The earliest understanding of how this dish came to be is to look as far back as the northern French Normans who created a dish called ‘tostees dorees‘ that was a battered and fried bread. It was similar to a popular dish in England in the Middle Ages that was named suppe dorate, and is considered a knock-off of the Normandy dish. Ironically, in France and Belgium currently, you can get Pain Perdu, loosely translated as ‘lost bread’. The egg mixure that is allowed to soak into the slices is a way of reclaiming old, stale bread, or lost bread and making it edible. So the Normans from France did apparently create a similar dish to the current manner of French Toast, but are they really the ones who should be credited with the discovery? According to many sources, the initial documentation of the dish is known to be at the time of Henry the V of England (1413-1422). Definitely NOT French.
There are dozens- I mean, dozens– of variations of this dish in all countries around the world:
- Austria: Pavese (a medieval type of shield whose shape resembles a slice of bread)
- England: suppe dorate (Italian for “gilded sippets”)
- France: pain perdu (literally, “lost bread”)
- Germany: Armer Ritter (literally, “poor knight”; the name is sometimes meant to originate from poor knights in Medieval times, having not enough gold to pay for meat, and thus eating old bread slices, coated with egg and fried )
- Hungary: bundás kenyér (literally, “coated bread” or “bread with fur”) [<— mmmm, yummy]
- Portugal: rabanadas or fatias douradas (literally, “golden slices of bread”)
- Yugoslavia and some successor republics: прженице – prženice
- Croatia: pohani kruh
- Lebanon: pain perdu
- Catalonia: torrades o croquetes de Santa Teresa (literally, “toasts or croquettes of Saint Theresa”)
And then there are so so many more that it seems silly to post them. It’s not French and barely can claim any French origin. But it is delicious. Especially with homemade lemon curd.
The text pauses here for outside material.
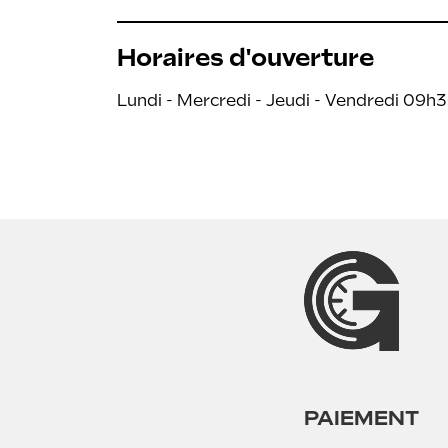
Horaires d'ouverture
Lundi - Mercredi - Jeudi - Vendredi 09h
PAIEMENT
I had a loaf of sourdough bread that I chopped up for croutons to put in my Thanksgiving stuffing and there were four good-sized slices left over that were just crying out to be made in Egg Bread. (hehehe- I’m not calling it by that name) The lemon curd-which you’ll have to come back tomorrow to read about- was just a perfect topping for the warm slices sprinkled liberally with powdered sugar.
I know that everyone has their own manner of making Egg Bread and what goes into the batter but I’ll just tell you my version anyway. Eggs and milk (vanilla soy milk- ooooh yummy like a milkshake) and a tablespoon or two of cinnamon sugar and some fresh ground nutmeg. The sugar crystals in the batter help with caramelization. I have also made my batter from vanilla or banana yogurt with excellent results. I’m not really a syrup girl but I do like honey drizzled over the slices, or I spread them with fresh fruit, jam, apple butter or simply a little melted butter.
Well there’s TWO days left of National Blog Posting Month and my November desk calendar is criss-crossed with hash marks as I have methodically checked off the days and their corresponding food holiday. It’s been a great deal of fun with plenty of good learning but I’ll tell ya, I am looking forward to stepping away from the computer for a while and re-grouping before getting back into something of a more normal blogging routine. For those of you who have stuck with me through this adventure, I thank you profusely and hope you continue visiting.